An air traffic controller at RAF Lossiemouth who caused a horrific crash on a Moray road has been allowed to keep his driving licence.
Ryan Adamson, who lives at the base, was fined £500 yesterday after he admitted driving without due care and attention by failing to pay proper attention to the road layout on the A941 Lossiemouth road.
The 25-year-old’s Vauxhall Signum crossed into the path of the Nissan Juke being driven by Katharine McLoughlin near the Spynie Palace junction on August 26, 2015 – leaving her “no time” to react.
Last night her family condemned the sentence after revealing the mum-of-two has been told she cannot have more children as a result of the injuries she sustained.
The serviceman had gone on trial charged with dangerous driving but admitted the lower charge following two days of evidence at Elgin Sheriff Court.
Adamson, who suffered collapsed lungs himself in the crash, had six penalty points added to his licence.
But Ms McLoughlin’s mother, Rosalyn Wie, called for a stronger penalty for causing the crash that continues to haunt her Lossiemouth daughter.
She said: “It’s very lenient. He should have lost his licence. If I could appeal for a stiffer sentence then I would. What’s £500? At the very least there should be a heavier fine to cover the cost of public money for the trial.”
Mrs Wie added: “Her injuries were quite severe. She had to have another operation nine weeks ago for mesh to be put into her stomach.
“She’s been told she can’t have any more children either. She already has two children and was considering having another one. Now it’s been taken out of her hands.”
Mrs Wie explained that despite her injuries, her 35-year-old daughter, whose two sons are 14 and seven, has recovered “reasonably quickly” with the support of her husband Ronan.
Adamson pleaded guilty to striking a verge which caused him to lose control of his car, resulting in him crossing into the opposing carriageway and into the path of the other car being driven by Ms McLoughlin and colliding with it.
The Aircraftman will now face a hearing from his superiors to determine whether any internal disciplinary action is necessary.
Defence advocate Tony Graham stressed the “quality of the driving” was relevant for the sentencing and not the “consequences”.

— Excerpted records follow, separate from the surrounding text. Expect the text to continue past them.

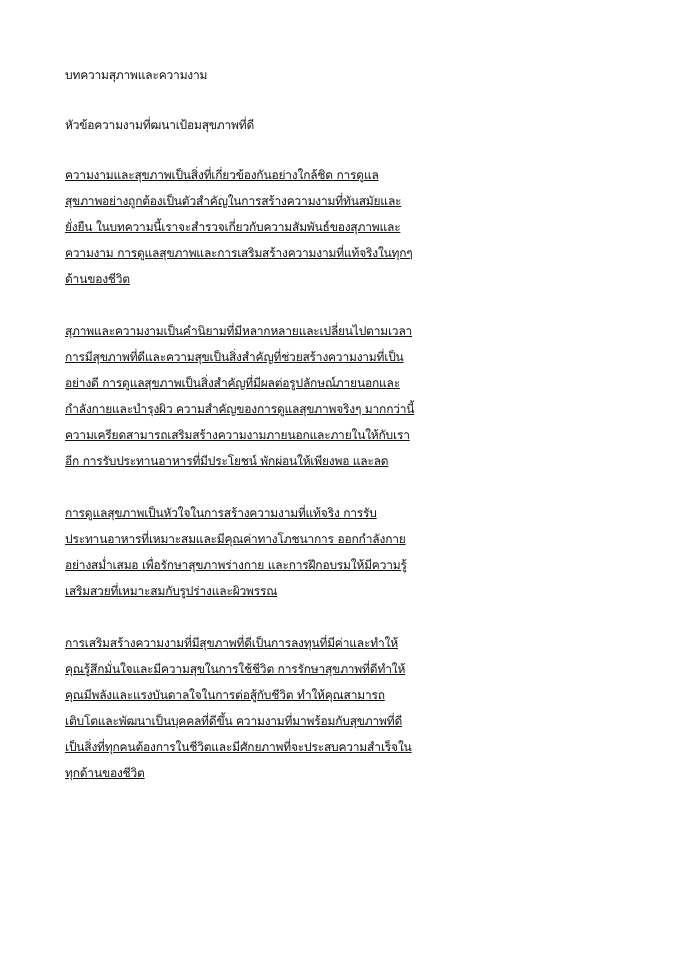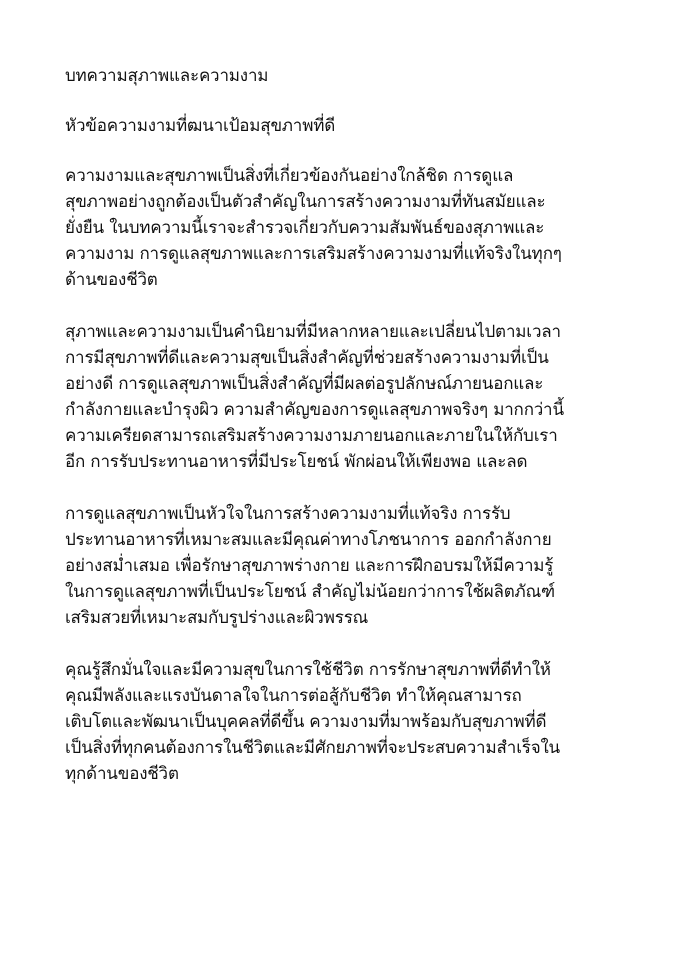--- a/index.html
+++ b/index.html
@@ -15,29 +15,29 @@
       font-family: "DejaVu Sans", "Liberation Sans", sans-serif;
       color: #111111;
     }
     .page {
       position: absolute;
       left: 65px;
       top: 62px;
       width: 560px;
     }
     .line {
-      font-size: 17px;
+      font-size: 12px;
       line-height: 26px;
       height: 26px;
       white-space: nowrap;
       letter-spacing: -0.2px;
     }
     .title { margin-bottom: 24px; }
     .heading { margin-bottom: 24px; }
-    .para { margin-bottom: 26px; }
+    .para { margin-bottom: 26px; text-decoration: underline; }
   </style>
 </head>
 <body>
 
 <div class="page">
   <div class="line title">บทความสุภาพและความงาม</div>
   <div class="line heading">หัวข้อความงามที่ฒนาเป้อมสุขภาพที่ดี</div>
 
   <div class="para">
     <div class="line">ความงามและสุขภาพเป็นสิ่งที่เกี่ยวข้องกันอย่างใกล้ชิด การดูแล</div>
@@ -53,24 +53,24 @@
     <div class="line">อย่างดี การดูแลสุขภาพเป็นสิ่งสำคัญที่มีผลต่อรูปลักษณ์ภายนอกและ</div>
     <div class="line">กำลังกายและบำรุงผิว ความสำคัญของการดูแลสุขภาพจริงๆ มากกว่านี้</div>
     <div class="line">ความเครียดสามารถเสริมสร้างความงามภายนอกและภายในให้กับเรา</div>
     <div class="line">อีก การรับประทานอาหารที่มีประโยชน์ พักผ่อนให้เพียงพอ และลด</div>
   </div>
 
   <div class="para">
     <div class="line">การดูแลสุขภาพเป็นหัวใจในการสร้างความงามที่แท้จริง การรับ</div>
     <div class="line">ประทานอาหารที่เหมาะสมและมีคุณค่าทางโภชนาการ ออกกำลังกาย</div>
     <div class="line">อย่างสม่ำเสมอ เพื่อรักษาสุขภาพร่างกาย และการฝึกอบรมให้มีความรู้</div>
-    <div class="line">ในการดูแลสุขภาพที่เป็นประโยชน์ สำคัญไม่น้อยกว่าการใช้ผลิตภัณฑ์</div>
     <div class="line">เสริมสวยที่เหมาะสมกับรูปร่างและผิวพรรณ</div>
   </div>
 
   <div class="para">
+    <div class="line">การเสริมสร้างความงามที่มีสุขภาพที่ดีเป็นการลงทุนที่มีค่าและทำให้</div>
     <div class="line">คุณรู้สึกมั่นใจและมีความสุขในการใช้ชีวิต การรักษาสุขภาพที่ดีทำให้</div>
     <div class="line">คุณมีพลังและแรงบันดาลใจในการต่อสู้กับชีวิต ทำให้คุณสามารถ</div>
     <div class="line">เติบโตและพัฒนาเป็นบุคคลที่ดีขึ้น ความงามที่มาพร้อมกับสุขภาพที่ดี</div>
     <div class="line">เป็นสิ่งที่ทุกคนต้องการในชีวิตและมีศักยภาพที่จะประสบความสำเร็จใน</div>
     <div class="line">ทุกด้านของชีวิต</div>
   </div>
 </div>
 
 </body></html>

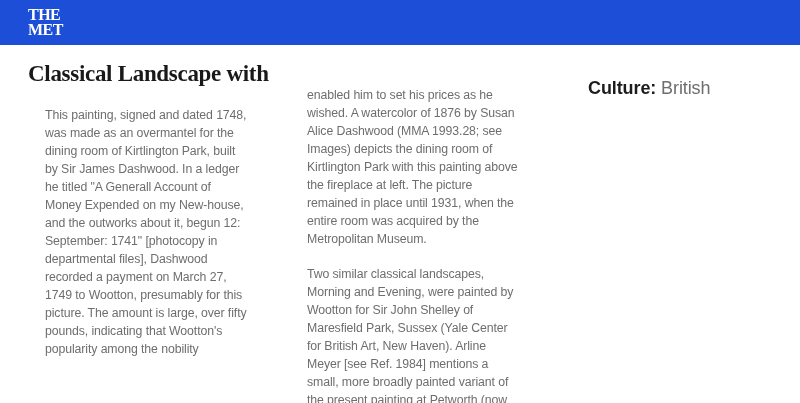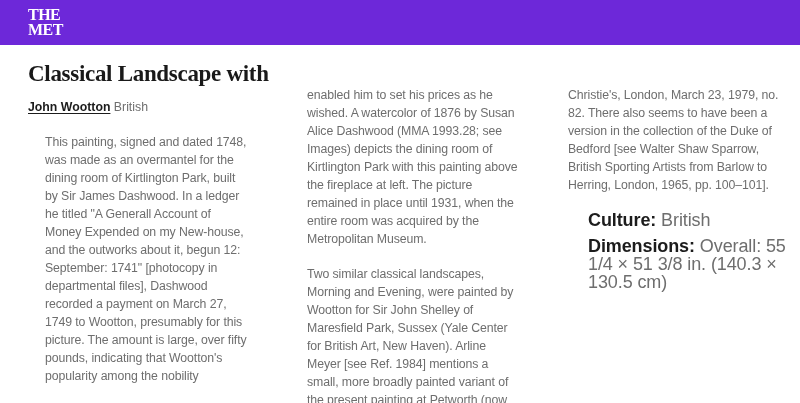--- a/index.html
+++ b/index.html
@@ -1,21 +1,21 @@
 <!DOCTYPE html>
 <html><head>
 <meta charset="utf-8">
 <style>
   * { margin: 0; padding: 0; box-sizing: border-box; }
   html, body { width: 800px; height: 403px; background: #ffffff; overflow: hidden; }
   body { font-family: "Liberation Sans", sans-serif; }
 
   .banner {
     width: 800px; height: 45px;
-    background: #6d28d9;
+    background: #1d4ed8;
     display: flex; align-items: center;
   }
   .logo {
     margin-left: 28px;
     color: #ffffff;
     font-family: "Liberation Serif", serif;
     font-weight: bold;
     font-size: 16px;
     line-height: 14.5px;
     letter-spacing: -0.5px;
@@ -91,41 +91,30 @@
     <span>MET</span>
   </div>
 </header>
 
 <main class="content">
 
   <section class="col col1">
     <h1 class="title">
       <span>Classical Landscape with</span>
     </h1>
-    <div class="artist-row">
-      <a class="artist-link">John Wootton</a>
-      <span>British</span>
-    </div>
     <div class="body-text">
       <p>This painting, signed and dated 1748, was made as an overmantel for the dining room of Kirtlington Park, built by Sir James Dashwood. In a ledger he titled "A Generall Account of Money Expended on my New-house, and the outworks about it, begun 12: September: 1741" [photocopy in departmental files], Dashwood recorded a payment on March 27, 1749 to Wootton, presumably for this picture. The amount is large, over fifty pounds, indicating that Wootton's popularity among the nobility</p>
     </div>
   </section>
 
   <section class="col col2 body-text">
     <p>enabled him to set his prices as he wished. A watercolor of 1876 by Susan Alice Dashwood (MMA 1993.28; see Images) depicts the dining room of Kirtlington Park with this painting above the fireplace at left. The picture remained in place until 1931, when the entire room was acquired by the Metropolitan Museum.</p>
     <p>Two similar classical landscapes, Morning and Evening, were painted by Wootton for Sir John Shelley of Maresfield Park, Sussex (Yale Center for British Art, New Haven). Arline Meyer [see Ref. 1984] mentions a small, more broadly painted variant of the present painting at Petworth (now private collection), another version with Sidney Sabin in the mid-1960s, and a third sold at</p>
   </section>
 
   <section class="col col3">
-    <div class="body-text">
-      <p>Christie's, London, March 23, 1979, no. 82. There also seems to have been a version in the collection of the Duke of Bedford [see Walter Shaw Sparrow, British Sporting Artists from Barlow to Herring, London, 1965, pp. 100–101].</p>
-    </div>
     <p class="field">
       <b>Culture:</b>
       <span>British</span>
-    </p>
-    <p class="field">
-      <b>Dimensions:</b>
-      <span>Overall: 55 1/4 × 51 3/8 in. (140.3 × 130.5 cm)</span>
     </p>
   </section>
 
 </main>
 
 </body></html>

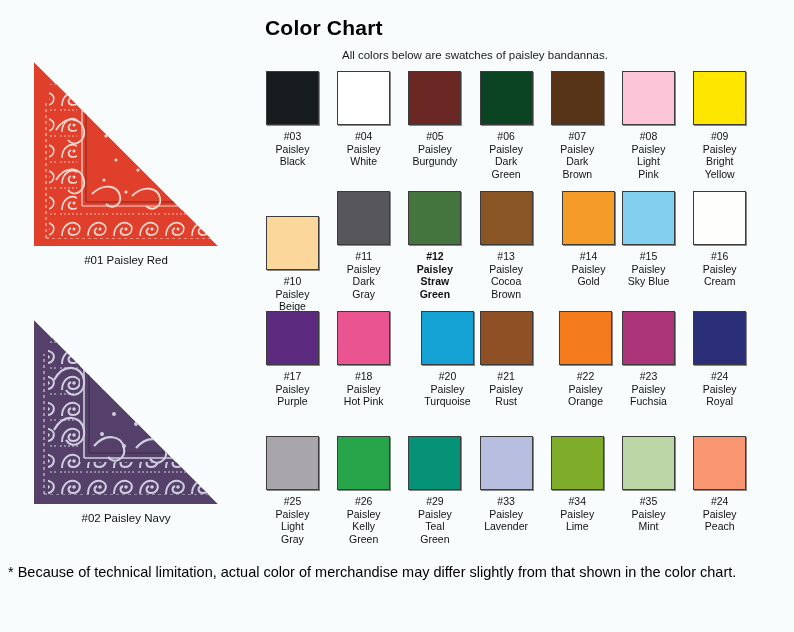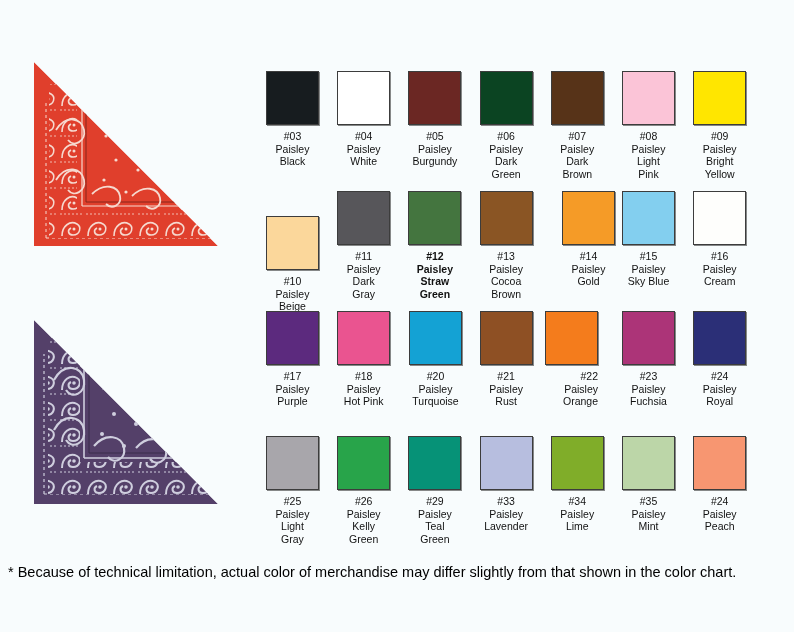--- a/index.html
+++ b/index.html
@@ -153,20 +153,22 @@
               <circle cx="112" cy="92" r="1.2"></circle>
           </g>
 
           <path d="M60,134 C72,122 86,126 88,136 C90,145 80,150 74,144" fill="none" stroke="#f6d9cf" stroke-width="1.8"></path>
           <path d="M100,136 C112,124 126,128 128,138 C130,147 120,152 114,146" fill="none" stroke="#f6d9cf" stroke-width="1.8"></path>
           <path d="M24,120 C34,104 50,108 52,120 C54,131 42,138 36,130" fill="none" stroke="#f6d9cf" stroke-width="1.8"></path>
           <path d="M24,70 C34,54 50,58 52,70 C54,81 42,88 36,80" fill="none" stroke="#f6d9cf" stroke-width="1.8"></path>
         </g>
       </svg>
     </div>
+    <div class="bandanna-caption">#01
+Paisley Red</div>
   </div>
 
   <div class="bandanna-block" id="bandanna-block-navy">
     <div class="bandanna-figure">
       <svg viewBox="0 0 188 188" width="188" height="188">
         <defs>
           <clipPath id="triClipNavy">
             <polygon points="2,2 2,186 186,186"></polygon>
           </clipPath>
           <pattern id="paisleyBorderNavy" width="26" height="26" patternUnits="userSpaceOnUse">
@@ -195,24 +197,28 @@
             <circle cx="148" cy="126" r="2"></circle>
               <circle cx="110" cy="88" r="1.6"></circle>
           </g>
           <path d="M62,128 C74,114 90,118 92,130 C94,141 82,147 76,139" fill="none" stroke="#cfcede" stroke-width="2.2"></path>
           <path d="M104,130 C116,116 132,120 134,132 C136,143 124,149 118,141" fill="none" stroke="#cfcede" stroke-width="2.2"></path>
           <path d="M22,112 C32,94 50,98 52,112 C54,125 40,132 34,122" fill="none" stroke="#cfcede" stroke-width="2.2"></path>
           <path d="M22,62 C32,44 50,48 52,62 C54,75 40,82 34,72" fill="none" stroke="#cfcede" stroke-width="2.2"></path>
         </g>
       </svg>
     </div>
+    <div class="bandanna-caption">#02
+Paisley Navy</div>
   </div>
 </div>
 
 <div id="chart-header">
+  <div id="page-title">Color Chart</div>
+  <div id="chart-subtitle">All colors below are swatches of paisley bandannas.</div>
 </div>
 
 <div id="swatch-grid">
     <div class="swatch-row">
       <div class="swatch-cell" style="left: 0px;">
         <div class="swatch-chip" style="background: rgb(23, 28, 31);"></div>
         <div class="swatch-label">#03
 Paisley
 Black</div>
       </div>
@@ -310,33 +316,33 @@
         <div class="swatch-label">#17
 Paisley
 Purple</div>
       </div>
       <div class="swatch-cell" style="left: 71.2px;">
         <div class="swatch-chip" style="background: rgb(234, 84, 144);"></div>
         <div class="swatch-label">#18
 Paisley
 Hot Pink</div>
       </div>
-      <div class="swatch-cell" style="left: 143px;">
+      <div class="swatch-cell" style="left: 155px;">
         <div class="swatch-chip" style="background: rgb(20, 162, 212);"></div>
         <div class="swatch-label">#20
 Paisley
 Turquoise</div>
       </div>
       <div class="swatch-cell" style="left: 213.6px;">
         <div class="swatch-chip" style="background: rgb(142, 80, 36);"></div>
         <div class="swatch-label">#21
 Paisley
 Rust</div>
       </div>
-      <div class="swatch-cell" style="left: 279px; text-align: right;">
+      <div class="swatch-cell" style="left: 293px;">
         <div class="swatch-chip" style="background: rgb(244, 124, 28);"></div>
         <div class="swatch-label">#22
 Paisley
 Orange</div>
       </div>
       <div class="swatch-cell" style="left: 356px;">
         <div class="swatch-chip" style="background: rgb(172, 52, 120);"></div>
         <div class="swatch-label">#23
 Paisley
 Fuchsia</div>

He said: “The deformation of the tarmac was substantial, a momentary lack of concentration has occurred, there’s a verge strike.
“We heard from an experienced traffic police officer with advanced training who said himself that he has encountered similar situations where he has struck a verge.”
Sheriff Olga Pasportnikov said: “I consider the degree of careless error of judgement to be on the higher end of the scale with a momentary lapse of concentration caused by driving too close to the verge, causing you to strike it.
“Once that has happened there is nothing you could have done to regain control of the vehicle.”